▸ **Trecho para leitura**
Nesse contexto, um aspecto que pode ajudar a reduzir muito o nível de risco e a ansiedade associada a um processo de crise é entender um pouco o timing dessa retomada em cada atividade, que também tende a ser muito desigual. É isso que incluímos nesta versão do Painel, com o International Panel. Nesta tela, permitimos que se acompanhe dia a dia a variação na composição de interesses e consumo em outros países desde o dia zero (dia do primeiro falecimento por COVID) das respectivas crises[8]. E, como esperado, notamos que há grande semelhança nos comportamentos psicológicos dos consumidores entre países, o que pode ajudar a delinear quais serão essas mudanças e em que velocidade.
A conclusão é que há uma retomada iminente ou já em curso de consumo em alguns segmentos. Por exemplo, observa-se que houve um incremento de curto prazo no interesse por marcas como Samsung e Apple nos últimos dias. E este processo parece ter se repetido no Japão, na Alemanha ou na Bélgica, sugerindo a) que o processo no Brasil ainda não chegou ao seu ápice; e b) que esse processo deve se estabilizar, configurando-se um movimento de curto prazo.

[Entradas da coleção]

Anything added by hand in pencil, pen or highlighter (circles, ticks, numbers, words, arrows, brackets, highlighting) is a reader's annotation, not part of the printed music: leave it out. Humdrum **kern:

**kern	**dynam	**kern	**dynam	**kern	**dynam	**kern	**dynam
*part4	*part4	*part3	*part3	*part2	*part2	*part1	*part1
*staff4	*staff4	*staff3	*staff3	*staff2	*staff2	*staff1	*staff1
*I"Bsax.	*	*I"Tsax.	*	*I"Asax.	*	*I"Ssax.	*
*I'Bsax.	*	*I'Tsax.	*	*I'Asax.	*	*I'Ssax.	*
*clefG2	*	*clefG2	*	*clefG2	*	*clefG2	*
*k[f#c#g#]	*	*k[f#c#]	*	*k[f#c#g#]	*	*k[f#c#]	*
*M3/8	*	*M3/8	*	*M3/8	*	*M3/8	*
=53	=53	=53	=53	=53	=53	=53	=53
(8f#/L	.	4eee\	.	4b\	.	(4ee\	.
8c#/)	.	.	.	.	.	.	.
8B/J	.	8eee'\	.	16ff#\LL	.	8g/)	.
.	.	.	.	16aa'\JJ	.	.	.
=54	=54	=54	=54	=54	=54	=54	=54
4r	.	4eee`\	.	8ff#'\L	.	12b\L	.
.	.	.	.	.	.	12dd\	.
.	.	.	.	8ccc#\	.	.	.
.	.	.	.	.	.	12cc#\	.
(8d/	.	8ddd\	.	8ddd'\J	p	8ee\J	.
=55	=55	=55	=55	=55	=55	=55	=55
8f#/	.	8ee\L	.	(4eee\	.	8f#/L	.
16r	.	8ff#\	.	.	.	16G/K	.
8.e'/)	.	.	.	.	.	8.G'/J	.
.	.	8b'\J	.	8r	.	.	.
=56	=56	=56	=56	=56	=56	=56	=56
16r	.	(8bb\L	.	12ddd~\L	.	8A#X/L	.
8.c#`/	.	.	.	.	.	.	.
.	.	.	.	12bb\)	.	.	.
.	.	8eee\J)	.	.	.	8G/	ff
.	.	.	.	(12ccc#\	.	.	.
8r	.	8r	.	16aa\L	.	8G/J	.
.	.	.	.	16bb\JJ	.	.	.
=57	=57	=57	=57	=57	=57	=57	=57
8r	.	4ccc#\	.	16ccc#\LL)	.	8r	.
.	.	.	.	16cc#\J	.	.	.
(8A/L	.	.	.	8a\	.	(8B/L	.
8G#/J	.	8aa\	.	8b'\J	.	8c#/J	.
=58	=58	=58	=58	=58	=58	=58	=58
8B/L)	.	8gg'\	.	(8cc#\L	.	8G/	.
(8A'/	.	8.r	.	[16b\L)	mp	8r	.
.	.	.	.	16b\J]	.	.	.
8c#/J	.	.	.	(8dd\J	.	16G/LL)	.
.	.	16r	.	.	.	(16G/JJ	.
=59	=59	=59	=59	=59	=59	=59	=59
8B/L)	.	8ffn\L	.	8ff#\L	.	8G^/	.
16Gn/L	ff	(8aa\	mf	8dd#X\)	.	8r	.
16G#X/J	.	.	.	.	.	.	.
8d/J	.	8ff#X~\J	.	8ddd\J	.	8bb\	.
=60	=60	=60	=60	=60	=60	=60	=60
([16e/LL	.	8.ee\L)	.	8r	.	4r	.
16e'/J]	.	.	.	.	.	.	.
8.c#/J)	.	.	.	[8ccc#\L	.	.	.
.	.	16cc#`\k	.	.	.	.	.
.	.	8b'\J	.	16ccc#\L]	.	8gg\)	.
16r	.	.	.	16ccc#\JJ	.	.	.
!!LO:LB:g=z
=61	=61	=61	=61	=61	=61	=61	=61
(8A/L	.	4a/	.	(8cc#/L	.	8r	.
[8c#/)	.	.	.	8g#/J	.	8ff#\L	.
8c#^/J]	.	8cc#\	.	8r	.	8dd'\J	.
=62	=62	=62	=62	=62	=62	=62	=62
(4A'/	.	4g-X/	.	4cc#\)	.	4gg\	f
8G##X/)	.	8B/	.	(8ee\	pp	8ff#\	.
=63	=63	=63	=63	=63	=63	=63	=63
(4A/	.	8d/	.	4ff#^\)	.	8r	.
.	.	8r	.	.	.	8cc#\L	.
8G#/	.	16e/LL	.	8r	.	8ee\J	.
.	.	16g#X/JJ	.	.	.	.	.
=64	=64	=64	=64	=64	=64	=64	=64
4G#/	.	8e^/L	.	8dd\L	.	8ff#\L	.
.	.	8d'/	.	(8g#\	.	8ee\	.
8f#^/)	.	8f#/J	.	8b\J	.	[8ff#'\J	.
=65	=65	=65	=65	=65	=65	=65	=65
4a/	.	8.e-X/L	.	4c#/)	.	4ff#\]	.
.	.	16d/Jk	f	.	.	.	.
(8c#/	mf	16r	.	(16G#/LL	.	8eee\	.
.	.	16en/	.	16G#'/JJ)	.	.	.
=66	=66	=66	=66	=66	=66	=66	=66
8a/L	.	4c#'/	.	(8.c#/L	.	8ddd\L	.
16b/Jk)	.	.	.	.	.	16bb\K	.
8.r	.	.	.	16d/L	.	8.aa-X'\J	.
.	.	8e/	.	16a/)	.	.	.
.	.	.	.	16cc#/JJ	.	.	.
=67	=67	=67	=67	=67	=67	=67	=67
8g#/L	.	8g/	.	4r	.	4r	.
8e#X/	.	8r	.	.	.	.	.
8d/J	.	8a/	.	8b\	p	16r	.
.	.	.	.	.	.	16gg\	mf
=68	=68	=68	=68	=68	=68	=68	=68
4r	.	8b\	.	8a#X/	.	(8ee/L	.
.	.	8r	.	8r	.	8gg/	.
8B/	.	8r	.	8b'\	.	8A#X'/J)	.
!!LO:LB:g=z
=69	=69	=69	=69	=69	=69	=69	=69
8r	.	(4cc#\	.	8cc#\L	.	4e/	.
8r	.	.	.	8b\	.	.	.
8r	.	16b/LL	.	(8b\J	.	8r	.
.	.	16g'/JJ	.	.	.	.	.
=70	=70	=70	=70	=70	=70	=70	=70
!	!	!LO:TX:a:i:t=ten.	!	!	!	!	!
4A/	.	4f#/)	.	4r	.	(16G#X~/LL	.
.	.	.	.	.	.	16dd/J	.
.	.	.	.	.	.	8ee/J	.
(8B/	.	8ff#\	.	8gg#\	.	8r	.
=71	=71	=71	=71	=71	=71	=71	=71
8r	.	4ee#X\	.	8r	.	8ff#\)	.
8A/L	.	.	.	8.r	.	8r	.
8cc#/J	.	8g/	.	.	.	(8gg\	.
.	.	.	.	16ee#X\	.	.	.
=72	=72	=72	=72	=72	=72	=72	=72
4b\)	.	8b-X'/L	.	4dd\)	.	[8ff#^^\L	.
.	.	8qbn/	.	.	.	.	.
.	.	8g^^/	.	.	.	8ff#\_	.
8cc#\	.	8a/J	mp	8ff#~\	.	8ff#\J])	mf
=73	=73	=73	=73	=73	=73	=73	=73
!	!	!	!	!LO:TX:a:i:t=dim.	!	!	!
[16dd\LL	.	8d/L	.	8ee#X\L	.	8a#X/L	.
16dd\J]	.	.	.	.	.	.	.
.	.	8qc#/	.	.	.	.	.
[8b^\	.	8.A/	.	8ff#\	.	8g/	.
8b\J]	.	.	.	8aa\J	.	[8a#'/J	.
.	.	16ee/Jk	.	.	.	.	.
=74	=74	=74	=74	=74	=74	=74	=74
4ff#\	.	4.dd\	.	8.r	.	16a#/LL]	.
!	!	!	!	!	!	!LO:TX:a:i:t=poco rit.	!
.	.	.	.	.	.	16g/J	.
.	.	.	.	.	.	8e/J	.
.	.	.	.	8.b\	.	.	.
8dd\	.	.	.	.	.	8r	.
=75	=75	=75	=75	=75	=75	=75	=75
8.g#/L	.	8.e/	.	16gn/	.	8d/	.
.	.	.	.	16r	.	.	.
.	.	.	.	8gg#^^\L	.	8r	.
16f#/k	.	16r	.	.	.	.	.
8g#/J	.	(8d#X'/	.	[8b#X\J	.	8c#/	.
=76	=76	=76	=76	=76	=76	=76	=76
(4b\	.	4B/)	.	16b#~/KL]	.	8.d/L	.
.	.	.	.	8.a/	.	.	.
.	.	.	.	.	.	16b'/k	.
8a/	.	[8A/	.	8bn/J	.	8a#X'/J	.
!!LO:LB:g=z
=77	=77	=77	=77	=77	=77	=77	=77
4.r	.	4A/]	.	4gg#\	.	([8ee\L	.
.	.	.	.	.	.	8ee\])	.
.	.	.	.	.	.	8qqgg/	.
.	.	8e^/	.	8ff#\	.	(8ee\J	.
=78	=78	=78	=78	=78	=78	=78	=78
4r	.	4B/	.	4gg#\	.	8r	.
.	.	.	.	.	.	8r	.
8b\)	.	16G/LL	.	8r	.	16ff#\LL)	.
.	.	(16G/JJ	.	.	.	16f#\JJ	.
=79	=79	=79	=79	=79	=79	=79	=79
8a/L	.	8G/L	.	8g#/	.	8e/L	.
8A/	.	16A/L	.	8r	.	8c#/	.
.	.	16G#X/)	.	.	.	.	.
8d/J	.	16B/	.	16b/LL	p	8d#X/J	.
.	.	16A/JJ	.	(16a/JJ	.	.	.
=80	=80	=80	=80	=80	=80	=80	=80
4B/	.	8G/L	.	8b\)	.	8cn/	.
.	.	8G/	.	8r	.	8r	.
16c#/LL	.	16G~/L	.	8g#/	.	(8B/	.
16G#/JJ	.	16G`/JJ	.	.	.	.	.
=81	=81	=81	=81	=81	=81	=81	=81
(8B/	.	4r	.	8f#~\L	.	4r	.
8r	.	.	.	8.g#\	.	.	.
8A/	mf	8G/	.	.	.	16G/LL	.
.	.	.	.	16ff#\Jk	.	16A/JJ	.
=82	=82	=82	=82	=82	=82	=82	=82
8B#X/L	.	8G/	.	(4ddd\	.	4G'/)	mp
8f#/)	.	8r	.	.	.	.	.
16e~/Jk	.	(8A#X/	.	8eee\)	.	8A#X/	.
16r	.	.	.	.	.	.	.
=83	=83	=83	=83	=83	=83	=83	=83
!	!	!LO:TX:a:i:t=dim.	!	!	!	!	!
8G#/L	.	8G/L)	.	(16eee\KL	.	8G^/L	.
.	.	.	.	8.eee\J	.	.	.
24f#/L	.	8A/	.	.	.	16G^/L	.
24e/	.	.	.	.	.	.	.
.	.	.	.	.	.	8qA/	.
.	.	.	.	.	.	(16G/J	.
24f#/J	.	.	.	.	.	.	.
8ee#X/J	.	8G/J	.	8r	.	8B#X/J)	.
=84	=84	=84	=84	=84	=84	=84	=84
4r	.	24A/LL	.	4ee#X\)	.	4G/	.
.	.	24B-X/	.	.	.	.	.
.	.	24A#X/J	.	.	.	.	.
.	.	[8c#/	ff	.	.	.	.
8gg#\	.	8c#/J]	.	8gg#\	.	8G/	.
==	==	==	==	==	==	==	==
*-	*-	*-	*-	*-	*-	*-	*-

▸ **Enunciado do problema**
No trecho sobre o Painel, o que é chamado de "dia zero"?

▸ **Resposta ao problema**
O dia do primeiro falecimento por COVID.